寂聴さんが、本気で死を考えた時、「死ぬ気なら何だって出来る」という心の声を聞きました。
そして、出家という道があるということを、ご自分の中に見出されました。
御著書の中で寂聴さん自身は、その時自分がなぜ出家という道を思い立ったのか、実はよく分からないとおっしゃっています。
しかも、他に出家をされた方々も皆、話を聞くと、実は自分でも理由がよく分かっていないというのです。
しかし、寂聴さんがそんな絶望感の中で、心の中の救いの声を聞いたこと。
それに私自身、このままどうにかなってしまいそうなくらいに辛い思いをしたけれど、なんとか立ち上がることができた時のこと…。
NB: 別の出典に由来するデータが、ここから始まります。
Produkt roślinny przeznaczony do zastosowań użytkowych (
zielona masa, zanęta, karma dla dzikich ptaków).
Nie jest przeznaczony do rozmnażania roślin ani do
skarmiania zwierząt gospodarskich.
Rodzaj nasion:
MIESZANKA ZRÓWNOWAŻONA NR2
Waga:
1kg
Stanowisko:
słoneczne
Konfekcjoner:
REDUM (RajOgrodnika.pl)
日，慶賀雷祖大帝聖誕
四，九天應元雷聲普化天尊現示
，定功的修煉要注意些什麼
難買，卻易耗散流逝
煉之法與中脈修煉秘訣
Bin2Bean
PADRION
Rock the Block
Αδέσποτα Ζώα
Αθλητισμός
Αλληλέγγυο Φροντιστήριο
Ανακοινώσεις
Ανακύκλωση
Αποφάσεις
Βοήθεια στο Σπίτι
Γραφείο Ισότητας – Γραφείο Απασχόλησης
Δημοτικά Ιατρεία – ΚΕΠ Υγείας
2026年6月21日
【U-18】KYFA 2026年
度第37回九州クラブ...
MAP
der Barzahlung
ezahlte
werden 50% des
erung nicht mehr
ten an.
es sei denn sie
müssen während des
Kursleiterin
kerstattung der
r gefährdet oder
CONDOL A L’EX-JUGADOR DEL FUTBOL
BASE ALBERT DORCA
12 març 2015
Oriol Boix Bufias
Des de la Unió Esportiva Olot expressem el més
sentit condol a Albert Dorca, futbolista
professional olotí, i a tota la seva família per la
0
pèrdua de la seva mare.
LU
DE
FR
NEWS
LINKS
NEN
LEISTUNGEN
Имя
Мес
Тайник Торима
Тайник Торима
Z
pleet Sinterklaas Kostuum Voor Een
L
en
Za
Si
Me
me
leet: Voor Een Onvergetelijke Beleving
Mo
それもすべて、寂聴さんが書かれたこの言葉によって、私ははっと気付かされ、納得することができました。
『医者に見放された患者が、信心して健康になったという例もあります。
しかしそれは、信心したから霊験で救われたと短絡的に考えるのはどうでしょうか。
医者に見放された患者は絶望的です。
絶望の中で人間のはからいの外のものにすがる素直で純な心が生まれ、念が通じれば心の絶望に光がさし、生きようとする活力が生まれて、人間の中に眠っていた自然治癒力が活発になってくるのではないでしょうか。
もともと人間は、命と共に自然治癒力を与えられているのに、文明が進むにつれ、その力を見失ってきているのです。』
( 講談社 瀬戸内寂聴 『寂庵説法』より )
そう、『自然治癒力』という素晴らしい力を、私達は本来持っているのです。
今ほどお薬などが豊富でなかった昔の時代の人々は、自分自身の力で病気を治せていたといいます。
どんどん便利なものが増え、形あるものしか信じなくなってしまった現代の私達は、そういった目には見えないものの存在に気付きにくくなっているのではないでしょうか。
絶望のどん底に堕ちて、初めてピュアな心が生まれる。
人間の手によるものではない、何か形のない、やさしい大きな力に包み込まれたいという、純な思いが生まれる。
そんな素直な気持ちこそが、何よりも自分自身を救ってくれる、ずっと探し続けていた守り神なのではないでしょうか。